===== Data for review

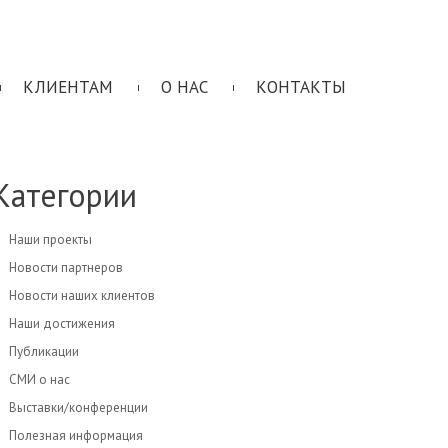
КЛИЕНТАМ
О НАС
КОНТАКТЫ
Категории
Наши проекты
Новости партнеров
Новости наших клиентов
Наши достижения
Публикации
СМИ о нас
Выставки/конференции
Полезная информация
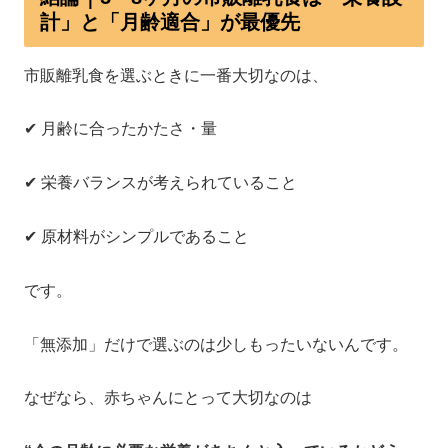
計」と「月齢適合」が最優先
市販離乳食を選ぶときに一番大切なのは、
✔ 月齢に合ったかたさ・量
✔ 栄養バランスが考えられていること
✔ 原材料がシンプルであること
です。
「無添加」だけで選ぶのは少しもったいないんです。
なぜなら、赤ちゃんにとって大切なのは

==========

• [Task goal] The answer must be the lines from the one containing "市販離乳食を選ぶときに一番大切なのは、" to the final line of the data above, copied exactly, both included, with nothing added.

• [Answer]
市販離乳食を選ぶときに一番大切なのは、
✔ 月齢に合ったかたさ・量
✔ 栄養バランスが考えられていること
✔ 原材料がシンプルであること
です。
「無添加」だけで選ぶのは少しもったいないんです。
なぜなら、赤ちゃんにとって大切なのは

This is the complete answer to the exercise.